3. Cenário com Anthony Garotinho

A inclusão do ex-governador Anthony Garotinho na cédula enxuga levemente as intenções de voto dos líderes, mas não altera a dinâmica de liderança.
  • Eduardo Paes (PSD): 50,7%

  • Douglas Ruas (PL): 13,8%

  • Anthony Garotinho: 9,8%

  • André Marinho: 4,3%

  • Wilson Witzel: 3,3%

  • Bombeiro Rafa Luz: 2,0%

  • Willian Siri: 0,9%

  • Brancos, nulos ou nenhum: 10,7%

  • Não responderam: 4,6%

Tendência de Crescimento e Evolução Histórica

Os dados históricos coletados pelo Paraná Pesquisas mostram que a candidatura de Eduardo Paes vem ganhando musculatura ao longo do ano. No embate direto contra Douglas Ruas, Paes subiu de 58,8% em abril para 60,0% em junho, atingindo os atuais 62,1% em julho. Ruas, por sua vez, oscilou de 20,7% para 24,5% antes de se fixar em 23,9%.

No cenário de nove candidatos, Paes evoluiu de 53,0% (abril) para 54,2% (julho), enquanto Ruas foi de 13,2% para 14,6%. Na simulação com Garotinho, o atual líder saltou de 48,3% em junho para os atuais 50,7%.

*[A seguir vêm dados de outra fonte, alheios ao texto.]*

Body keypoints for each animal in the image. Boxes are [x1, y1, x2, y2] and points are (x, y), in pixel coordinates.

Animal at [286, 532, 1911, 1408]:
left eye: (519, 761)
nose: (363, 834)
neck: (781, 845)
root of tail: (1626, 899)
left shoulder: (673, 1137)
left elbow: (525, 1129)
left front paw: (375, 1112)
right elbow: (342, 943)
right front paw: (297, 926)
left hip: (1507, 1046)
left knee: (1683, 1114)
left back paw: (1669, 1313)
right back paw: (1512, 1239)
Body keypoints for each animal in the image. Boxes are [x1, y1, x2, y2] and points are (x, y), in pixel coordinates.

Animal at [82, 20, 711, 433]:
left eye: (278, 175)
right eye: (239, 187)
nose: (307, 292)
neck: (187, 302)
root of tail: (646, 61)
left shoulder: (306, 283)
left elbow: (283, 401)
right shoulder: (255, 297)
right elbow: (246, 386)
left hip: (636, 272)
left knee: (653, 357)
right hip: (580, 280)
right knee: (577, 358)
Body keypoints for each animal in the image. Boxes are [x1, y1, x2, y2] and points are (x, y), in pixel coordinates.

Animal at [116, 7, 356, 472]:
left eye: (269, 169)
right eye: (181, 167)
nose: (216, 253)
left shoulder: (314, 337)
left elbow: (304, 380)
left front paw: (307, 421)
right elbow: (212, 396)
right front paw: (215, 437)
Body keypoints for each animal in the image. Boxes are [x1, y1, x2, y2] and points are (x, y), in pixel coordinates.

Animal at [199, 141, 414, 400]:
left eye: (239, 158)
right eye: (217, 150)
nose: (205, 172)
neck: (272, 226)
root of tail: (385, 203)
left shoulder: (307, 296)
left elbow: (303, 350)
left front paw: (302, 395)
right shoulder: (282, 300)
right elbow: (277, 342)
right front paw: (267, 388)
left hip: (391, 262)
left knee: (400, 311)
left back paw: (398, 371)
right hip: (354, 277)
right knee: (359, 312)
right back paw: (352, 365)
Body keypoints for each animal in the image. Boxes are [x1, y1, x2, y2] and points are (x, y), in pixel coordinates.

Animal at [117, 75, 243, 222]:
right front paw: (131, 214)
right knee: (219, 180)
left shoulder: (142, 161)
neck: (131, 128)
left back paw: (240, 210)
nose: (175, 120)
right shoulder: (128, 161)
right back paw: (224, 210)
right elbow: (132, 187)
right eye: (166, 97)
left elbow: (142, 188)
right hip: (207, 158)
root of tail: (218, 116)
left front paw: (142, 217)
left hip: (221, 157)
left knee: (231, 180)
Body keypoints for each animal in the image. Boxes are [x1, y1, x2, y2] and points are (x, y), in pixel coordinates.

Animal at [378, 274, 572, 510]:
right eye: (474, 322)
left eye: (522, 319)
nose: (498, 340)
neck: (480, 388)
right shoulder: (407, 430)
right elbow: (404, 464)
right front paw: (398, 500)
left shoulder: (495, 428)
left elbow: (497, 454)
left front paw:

Intenção Espontânea e Rejeição

Na modalidade de consulta espontânea — quando nenhum nome é apresentado aos entrevistados —, o contingente de eleitores indecisos ainda é amplamente majoritário: 71,7% disseram não saber em quem votar ou preferiram não opinar. Entre os lembrados, a ordem se mantém:

  • Eduardo Paes: 15,4%

  • Douglas Ruas: 3,1%

  • Anthony Garotinho: 1,0%

  • Márcio Canella: 0,5%

  • André Marinho: 0,3%

  • Wilson Witzel: 0,2%


Índice de Rejeição

Quando questionados sobre em quem não votariam de jeito nenhum, os ex-governadores fluminenses encabeçam a lista, enquanto os líderes da pesquisa estimulada aparecem em posições intermediárias.
Pré-candidatoTaxa de Rejeição
Anthony Garotinho39,8%
Wilson Witzel24,8%
Eduardo Paes17,9%
Douglas Ruas10,5%
André Marinho9,4%
Willian Siri8,3%
Bombeiro Rafa Luz7,7%
André Português7,3%

A amostragem do Instituto Paraná Pesquisas entrevistou 1.600 eleitores, distribuídos por 60 municípios do Estado do Rio de Janeiro, no período entre 29 de junho e 1º de julho de 2026. O estudo apresenta uma margem de erro de 2,5 pontos percentuais para mais ou para menos, com um grau de confiança estipulado em 95%. A pesquisa encontra-se homologada e registrada no Tribunal Superior Eleitoral sob a identificação RJ-04259/2026.